A useful way I’ve found for getting past this (and on a side note: a good way to choose what articles or books to read in the first place) is to ask yourself what type of information would be helpful in forming your opinion or what result would change your mind– or in other words, what questions would you expect the author to answer if s/he were to thoroughly and honestly provide answers to true journalistic arguments? If the author doesn’t answer these basic questions, regardless of the data or conclusions they do provide, you can feel confident in dismissing the piece in lieu of another that is be more complete. Because, as renowned British economist Ronald H. Coase noted, “If you torture the data long enough, it will confess to anything.”
In the case of COVID-19 for example, I don’t just want to know about new cases, as that doesn’t say enough. What is helpful is seeing the data for available testing capacity, the rise in tests vs. the rise in cases (did one outpace the other?), R-naught, insights into self-selection in testing, hospitalizations per 100,000 people, data by age groups and co-morbidity, insights into long-term effects of the disease, and so on. Whenever a stance on a topic divides along party lines, for example, you can be sure that the answer isn’t owned by either side, but rather it is likely located somewhere near the center.
Both the Dunning-Kruger and Gell-Mann Amnesia effects are frameworks for understanding how we can think better– and they’re begging us to take back our mental sovereignty and think for ourselves.

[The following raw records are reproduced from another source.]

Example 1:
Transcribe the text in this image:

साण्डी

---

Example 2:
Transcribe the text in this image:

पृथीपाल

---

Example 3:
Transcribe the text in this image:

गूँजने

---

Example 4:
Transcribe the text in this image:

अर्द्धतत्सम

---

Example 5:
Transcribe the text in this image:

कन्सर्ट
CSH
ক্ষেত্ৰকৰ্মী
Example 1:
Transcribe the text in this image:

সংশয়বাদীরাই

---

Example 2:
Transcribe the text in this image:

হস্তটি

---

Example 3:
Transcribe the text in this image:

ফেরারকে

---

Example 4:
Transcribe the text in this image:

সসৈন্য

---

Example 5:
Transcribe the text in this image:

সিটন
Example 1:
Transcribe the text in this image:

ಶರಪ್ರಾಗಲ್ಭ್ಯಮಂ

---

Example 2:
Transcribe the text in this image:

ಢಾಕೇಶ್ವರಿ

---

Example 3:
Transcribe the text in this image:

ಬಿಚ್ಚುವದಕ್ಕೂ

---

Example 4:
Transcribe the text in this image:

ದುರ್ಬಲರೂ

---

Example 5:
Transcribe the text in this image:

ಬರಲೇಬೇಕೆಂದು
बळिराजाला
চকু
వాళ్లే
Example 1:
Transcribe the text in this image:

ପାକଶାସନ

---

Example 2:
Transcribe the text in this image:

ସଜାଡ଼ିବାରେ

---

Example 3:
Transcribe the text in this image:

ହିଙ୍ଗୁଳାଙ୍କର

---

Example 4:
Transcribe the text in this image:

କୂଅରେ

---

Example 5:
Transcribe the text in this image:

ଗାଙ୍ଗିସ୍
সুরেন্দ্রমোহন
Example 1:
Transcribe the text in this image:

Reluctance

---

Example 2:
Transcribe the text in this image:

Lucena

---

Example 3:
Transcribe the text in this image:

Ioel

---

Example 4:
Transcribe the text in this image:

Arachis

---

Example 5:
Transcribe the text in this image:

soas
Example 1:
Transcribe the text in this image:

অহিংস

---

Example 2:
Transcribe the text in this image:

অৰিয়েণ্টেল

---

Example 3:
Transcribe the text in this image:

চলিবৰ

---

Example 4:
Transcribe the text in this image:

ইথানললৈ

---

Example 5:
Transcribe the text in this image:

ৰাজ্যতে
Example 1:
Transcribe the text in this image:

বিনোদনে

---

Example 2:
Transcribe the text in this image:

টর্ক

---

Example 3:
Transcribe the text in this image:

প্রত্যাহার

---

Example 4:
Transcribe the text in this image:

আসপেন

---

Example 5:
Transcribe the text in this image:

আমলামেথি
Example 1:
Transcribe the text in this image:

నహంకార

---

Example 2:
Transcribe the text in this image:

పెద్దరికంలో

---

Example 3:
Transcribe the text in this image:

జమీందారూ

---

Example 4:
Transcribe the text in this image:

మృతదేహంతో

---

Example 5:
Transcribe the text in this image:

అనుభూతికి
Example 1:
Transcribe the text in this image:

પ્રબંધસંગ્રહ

Conclusion and Useful Frameworks
Opinions are useful. Keep them and don’t worry about them being wrong. Yet, a good rule-of-thumb is to measure the importance of an opinion on a longer-term horizon– say, one year. For example, you can ask yourself the following for every dearly-held opinion: “If this view is eventually determined to be completely backwards, would this have an adverse effect either way on me or those around me?” “No” in the case of “The Green Bay Packers are a better football team than the Chicago Bears.” “Yes” in the case of “Good diet and exercise is a myth.” Don’t worry about challenging opinions of no consequence, but do worry about challenging those that will have long-term effects, good or bad.
Go beyond your ego. Avoid the tendency to live in memes, even though they can be quite entertaining “zingers.” Steel-man the other viewpoint and try to come to an objective conclusion based on new and better information– and don’t be afraid to adjust your opinions based on this. Human beings have a tendency to not like to admit when we’re wrong. Yet we’re the most free when we’re able to freely adjust our thinking.
You may be smarter than you think you are (but most of us aren’t). Don’t confuse authority and experience with intelligence or being unbiased. Think for yourself and don’t base your stance on whether or not you’ve gone against the grain. Embrace “slow journalism” and draw from a variety of sources including history, science, philosophy, mathematics, psychology, technology and networks, art, et cetera… and simply thinking for yourself.